Perhaps the biggest issue is that the Blues have more talent that the Maroons, but it’s not balanced across a starting 13. This is highlighted by the fact they squeezed players into the centres who aren’t centres, weren’t sure who their best five-eighth was, and seemed to want to pick 28 fullbacks in their squad.
Queensland will take a lot out of last year’s win, and they’re also likely to have more talent to call on, with injuries and end-of-season fatigue not impacting their selections this time around.
4. The Bulldogs miss out on the finals… again… but in the last round of the season
As a Dogs fan, I usually tend to avoid making any predictions about my team, either through fear of being labelled bias, or because I’d be shooting myself in the foot. But these are meant to be fearless predictions, so it’s time to be fearless!
The Dogs will be much improved this season, and most of it comes down to the recruitment of Kyle Flanagan. Canterbury have long been starved of a quality, goal-kicking playmaker, and the new half ticks those boxes.

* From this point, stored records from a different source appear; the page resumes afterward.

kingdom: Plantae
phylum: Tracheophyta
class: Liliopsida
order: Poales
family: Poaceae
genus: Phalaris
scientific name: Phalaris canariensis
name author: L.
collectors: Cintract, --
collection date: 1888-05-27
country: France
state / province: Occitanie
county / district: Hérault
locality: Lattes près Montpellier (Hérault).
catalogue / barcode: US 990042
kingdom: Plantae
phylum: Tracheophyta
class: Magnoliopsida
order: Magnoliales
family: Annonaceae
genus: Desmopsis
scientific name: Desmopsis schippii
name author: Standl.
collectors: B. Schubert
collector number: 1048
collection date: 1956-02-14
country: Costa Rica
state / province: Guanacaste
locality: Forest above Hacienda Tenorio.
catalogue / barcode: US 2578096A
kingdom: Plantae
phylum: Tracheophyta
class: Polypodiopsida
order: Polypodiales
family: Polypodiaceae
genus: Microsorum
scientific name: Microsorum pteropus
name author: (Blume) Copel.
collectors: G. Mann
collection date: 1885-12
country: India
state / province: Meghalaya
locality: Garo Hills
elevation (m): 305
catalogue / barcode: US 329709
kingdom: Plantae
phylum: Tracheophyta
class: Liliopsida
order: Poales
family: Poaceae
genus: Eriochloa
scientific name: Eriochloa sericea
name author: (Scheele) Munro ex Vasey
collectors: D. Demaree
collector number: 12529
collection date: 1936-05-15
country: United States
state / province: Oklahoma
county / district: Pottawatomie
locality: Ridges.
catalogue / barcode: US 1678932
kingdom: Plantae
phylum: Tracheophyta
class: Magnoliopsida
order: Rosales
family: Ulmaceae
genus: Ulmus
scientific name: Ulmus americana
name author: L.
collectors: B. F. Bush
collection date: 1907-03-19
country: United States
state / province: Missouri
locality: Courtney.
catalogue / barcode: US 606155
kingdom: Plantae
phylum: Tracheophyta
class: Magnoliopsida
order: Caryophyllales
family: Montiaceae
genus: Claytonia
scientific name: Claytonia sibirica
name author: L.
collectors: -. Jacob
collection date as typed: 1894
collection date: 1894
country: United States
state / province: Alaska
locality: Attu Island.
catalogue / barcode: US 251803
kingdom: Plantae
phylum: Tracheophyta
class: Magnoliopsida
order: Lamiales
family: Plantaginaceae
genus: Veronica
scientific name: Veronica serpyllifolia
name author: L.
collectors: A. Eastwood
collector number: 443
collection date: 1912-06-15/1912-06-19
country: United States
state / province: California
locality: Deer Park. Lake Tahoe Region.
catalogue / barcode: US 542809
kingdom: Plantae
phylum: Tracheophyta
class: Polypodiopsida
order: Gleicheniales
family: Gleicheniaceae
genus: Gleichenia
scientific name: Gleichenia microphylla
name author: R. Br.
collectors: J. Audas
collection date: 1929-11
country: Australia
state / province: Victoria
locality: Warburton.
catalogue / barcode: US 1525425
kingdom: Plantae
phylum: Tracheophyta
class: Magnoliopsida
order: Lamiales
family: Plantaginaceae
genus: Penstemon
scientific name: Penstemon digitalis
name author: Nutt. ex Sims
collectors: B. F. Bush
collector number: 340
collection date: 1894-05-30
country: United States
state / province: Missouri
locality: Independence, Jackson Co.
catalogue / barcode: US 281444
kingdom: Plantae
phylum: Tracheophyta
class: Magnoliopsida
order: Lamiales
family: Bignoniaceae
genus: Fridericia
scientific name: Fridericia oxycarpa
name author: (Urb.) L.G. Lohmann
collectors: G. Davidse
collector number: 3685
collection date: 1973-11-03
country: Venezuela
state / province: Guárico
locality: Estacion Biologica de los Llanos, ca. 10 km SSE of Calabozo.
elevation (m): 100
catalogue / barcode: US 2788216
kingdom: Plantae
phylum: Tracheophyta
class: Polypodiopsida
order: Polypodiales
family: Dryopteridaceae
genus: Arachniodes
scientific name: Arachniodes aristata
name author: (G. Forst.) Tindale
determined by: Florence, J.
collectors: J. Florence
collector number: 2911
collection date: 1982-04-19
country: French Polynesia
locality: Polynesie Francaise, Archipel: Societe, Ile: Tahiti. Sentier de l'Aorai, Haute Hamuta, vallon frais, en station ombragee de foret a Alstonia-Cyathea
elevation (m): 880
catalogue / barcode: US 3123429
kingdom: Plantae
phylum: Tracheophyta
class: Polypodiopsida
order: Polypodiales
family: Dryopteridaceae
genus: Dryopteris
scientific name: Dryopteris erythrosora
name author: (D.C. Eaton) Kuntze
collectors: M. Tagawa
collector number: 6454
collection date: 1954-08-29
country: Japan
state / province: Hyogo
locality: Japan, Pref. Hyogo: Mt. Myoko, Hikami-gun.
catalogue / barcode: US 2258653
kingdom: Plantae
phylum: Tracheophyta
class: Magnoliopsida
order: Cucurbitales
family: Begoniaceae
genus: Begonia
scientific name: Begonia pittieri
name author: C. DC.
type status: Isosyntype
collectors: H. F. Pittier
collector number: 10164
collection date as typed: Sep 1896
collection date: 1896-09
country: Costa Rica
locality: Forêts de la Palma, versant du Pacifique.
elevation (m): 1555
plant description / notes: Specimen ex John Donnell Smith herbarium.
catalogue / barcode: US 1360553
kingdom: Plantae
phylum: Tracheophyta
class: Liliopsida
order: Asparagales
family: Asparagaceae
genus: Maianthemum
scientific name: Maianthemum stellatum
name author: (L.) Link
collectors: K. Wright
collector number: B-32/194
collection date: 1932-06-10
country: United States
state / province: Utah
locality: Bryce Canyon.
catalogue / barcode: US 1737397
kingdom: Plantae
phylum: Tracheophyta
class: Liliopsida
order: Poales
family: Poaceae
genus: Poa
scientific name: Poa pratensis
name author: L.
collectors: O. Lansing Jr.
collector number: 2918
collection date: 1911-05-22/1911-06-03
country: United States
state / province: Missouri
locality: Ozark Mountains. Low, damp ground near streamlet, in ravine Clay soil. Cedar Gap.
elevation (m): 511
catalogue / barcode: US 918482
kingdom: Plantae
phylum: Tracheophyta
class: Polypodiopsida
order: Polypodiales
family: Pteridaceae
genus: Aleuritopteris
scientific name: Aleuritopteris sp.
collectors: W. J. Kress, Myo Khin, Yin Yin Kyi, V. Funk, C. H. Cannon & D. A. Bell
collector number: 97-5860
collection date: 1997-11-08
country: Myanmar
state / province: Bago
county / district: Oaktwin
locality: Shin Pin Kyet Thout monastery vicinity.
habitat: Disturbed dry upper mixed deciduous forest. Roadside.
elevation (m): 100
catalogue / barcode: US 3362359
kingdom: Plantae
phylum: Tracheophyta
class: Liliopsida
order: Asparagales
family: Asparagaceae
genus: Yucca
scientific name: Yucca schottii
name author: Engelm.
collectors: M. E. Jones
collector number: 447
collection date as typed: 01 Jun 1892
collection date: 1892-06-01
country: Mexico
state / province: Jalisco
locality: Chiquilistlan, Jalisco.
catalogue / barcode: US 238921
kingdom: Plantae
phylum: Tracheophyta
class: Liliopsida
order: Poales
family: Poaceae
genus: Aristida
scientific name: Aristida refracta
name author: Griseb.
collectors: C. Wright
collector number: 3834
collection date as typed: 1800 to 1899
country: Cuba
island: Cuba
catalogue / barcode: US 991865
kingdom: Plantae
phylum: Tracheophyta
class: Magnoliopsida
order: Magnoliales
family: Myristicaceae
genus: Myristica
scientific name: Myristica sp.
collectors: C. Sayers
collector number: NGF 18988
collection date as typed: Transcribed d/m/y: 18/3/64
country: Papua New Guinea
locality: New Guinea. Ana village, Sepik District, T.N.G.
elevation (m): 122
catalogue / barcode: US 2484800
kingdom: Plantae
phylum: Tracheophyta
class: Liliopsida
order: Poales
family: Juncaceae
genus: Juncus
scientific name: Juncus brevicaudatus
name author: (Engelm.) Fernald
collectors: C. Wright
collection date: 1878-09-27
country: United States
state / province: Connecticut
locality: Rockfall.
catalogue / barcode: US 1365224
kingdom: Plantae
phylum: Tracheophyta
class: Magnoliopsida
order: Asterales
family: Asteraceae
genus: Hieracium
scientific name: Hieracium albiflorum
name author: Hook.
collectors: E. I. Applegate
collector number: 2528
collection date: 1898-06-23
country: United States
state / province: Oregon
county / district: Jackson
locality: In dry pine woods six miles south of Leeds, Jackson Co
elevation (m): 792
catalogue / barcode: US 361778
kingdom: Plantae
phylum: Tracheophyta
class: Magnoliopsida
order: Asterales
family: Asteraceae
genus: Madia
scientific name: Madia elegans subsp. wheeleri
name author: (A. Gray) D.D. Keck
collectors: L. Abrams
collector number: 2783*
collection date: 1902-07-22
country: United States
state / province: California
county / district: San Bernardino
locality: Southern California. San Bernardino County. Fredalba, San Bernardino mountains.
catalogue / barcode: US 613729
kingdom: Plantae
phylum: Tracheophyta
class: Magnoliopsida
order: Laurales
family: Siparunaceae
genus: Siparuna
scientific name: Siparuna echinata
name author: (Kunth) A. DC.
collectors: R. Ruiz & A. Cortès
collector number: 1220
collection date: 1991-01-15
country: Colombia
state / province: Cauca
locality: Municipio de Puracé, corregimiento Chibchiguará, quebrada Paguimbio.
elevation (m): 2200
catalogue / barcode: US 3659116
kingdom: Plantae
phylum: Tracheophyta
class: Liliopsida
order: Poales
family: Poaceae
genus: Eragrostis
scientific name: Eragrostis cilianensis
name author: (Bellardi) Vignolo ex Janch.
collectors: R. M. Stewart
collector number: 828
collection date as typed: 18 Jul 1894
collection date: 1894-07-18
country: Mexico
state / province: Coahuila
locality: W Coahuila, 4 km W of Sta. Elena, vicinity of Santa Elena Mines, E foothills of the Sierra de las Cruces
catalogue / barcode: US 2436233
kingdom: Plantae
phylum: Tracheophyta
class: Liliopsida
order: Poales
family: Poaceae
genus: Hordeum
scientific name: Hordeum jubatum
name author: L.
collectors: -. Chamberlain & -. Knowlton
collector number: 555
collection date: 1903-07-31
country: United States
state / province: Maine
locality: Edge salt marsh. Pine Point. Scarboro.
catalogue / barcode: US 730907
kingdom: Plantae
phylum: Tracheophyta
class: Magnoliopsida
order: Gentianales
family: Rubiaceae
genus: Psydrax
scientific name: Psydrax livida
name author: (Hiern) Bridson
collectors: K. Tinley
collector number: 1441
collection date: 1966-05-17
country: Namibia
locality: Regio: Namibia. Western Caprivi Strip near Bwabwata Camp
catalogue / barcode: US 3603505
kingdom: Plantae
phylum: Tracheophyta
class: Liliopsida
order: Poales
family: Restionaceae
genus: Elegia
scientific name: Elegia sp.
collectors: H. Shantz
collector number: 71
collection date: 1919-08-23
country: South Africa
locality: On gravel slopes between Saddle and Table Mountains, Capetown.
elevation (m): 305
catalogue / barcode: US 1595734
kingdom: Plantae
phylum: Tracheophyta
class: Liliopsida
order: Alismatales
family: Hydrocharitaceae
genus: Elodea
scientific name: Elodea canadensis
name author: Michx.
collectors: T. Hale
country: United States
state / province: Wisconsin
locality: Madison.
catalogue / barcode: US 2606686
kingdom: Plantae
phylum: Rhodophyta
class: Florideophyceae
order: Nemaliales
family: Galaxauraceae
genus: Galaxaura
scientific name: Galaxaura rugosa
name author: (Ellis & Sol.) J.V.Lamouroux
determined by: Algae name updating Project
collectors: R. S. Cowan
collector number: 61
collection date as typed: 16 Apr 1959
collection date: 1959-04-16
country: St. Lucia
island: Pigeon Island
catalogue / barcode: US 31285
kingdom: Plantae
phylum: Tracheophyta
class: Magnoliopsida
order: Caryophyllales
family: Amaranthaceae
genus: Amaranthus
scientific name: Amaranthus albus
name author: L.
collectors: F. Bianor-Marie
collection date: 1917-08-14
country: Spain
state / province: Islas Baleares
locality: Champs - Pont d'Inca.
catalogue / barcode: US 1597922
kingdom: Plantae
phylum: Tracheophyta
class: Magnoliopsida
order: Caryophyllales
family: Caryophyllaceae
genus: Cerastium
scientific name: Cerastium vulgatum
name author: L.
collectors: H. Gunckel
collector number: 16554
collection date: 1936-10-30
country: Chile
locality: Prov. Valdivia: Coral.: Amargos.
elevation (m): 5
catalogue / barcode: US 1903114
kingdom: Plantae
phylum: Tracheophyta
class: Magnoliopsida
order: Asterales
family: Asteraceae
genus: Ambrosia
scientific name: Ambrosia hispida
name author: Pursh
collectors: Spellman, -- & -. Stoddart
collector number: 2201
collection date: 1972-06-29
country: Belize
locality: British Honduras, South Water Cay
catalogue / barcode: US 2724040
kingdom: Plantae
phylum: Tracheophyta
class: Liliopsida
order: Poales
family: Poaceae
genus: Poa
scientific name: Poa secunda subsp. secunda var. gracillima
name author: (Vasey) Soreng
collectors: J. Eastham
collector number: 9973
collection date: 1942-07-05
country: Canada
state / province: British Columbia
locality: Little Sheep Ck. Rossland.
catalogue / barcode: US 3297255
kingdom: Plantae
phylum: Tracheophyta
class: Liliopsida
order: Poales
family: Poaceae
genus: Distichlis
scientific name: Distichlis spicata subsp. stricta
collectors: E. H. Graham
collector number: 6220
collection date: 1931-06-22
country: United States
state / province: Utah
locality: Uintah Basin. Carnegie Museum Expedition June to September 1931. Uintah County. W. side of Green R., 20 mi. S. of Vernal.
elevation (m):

Flanagan doesn’t have to be elite just yet. If he’s solid and plays each game, that would already be a vast improvement on what the Dogs halves have delivered in the previous years.
With a new coach, and some new talent, it’s a new dawn out at Belmore and I can see the Dogs pushing for the finals, before falling agonisingly short in the last round of the year.
5. The Wests Tigers ‘win’ the wooden spoon
I can’t tell if I actually believe this pick, or I just like needling, as this is sure to have me on the outer with my in-laws and best mate, all of whom are rabid Tigers supporters. But what can I do?
The Tigers are going to suck. It’s that simple.
My old Twitter friend/foe Will Sinclair keeps talking up how smart the Tigers have been in the off-season, by not spending their money on big name duds, but instead wisely investing in unheralded recruits. That’s exactly what you say when you miss out on all the good players.
The only real danger to this prediction – other than me getting egg on my face – is the Dragons. Or the Cowboys. Which is a textbook example of how to alienate three fan-bases in one prediction. Oh what the hell, I may as well go for four: the Warriors will be horrendous as well.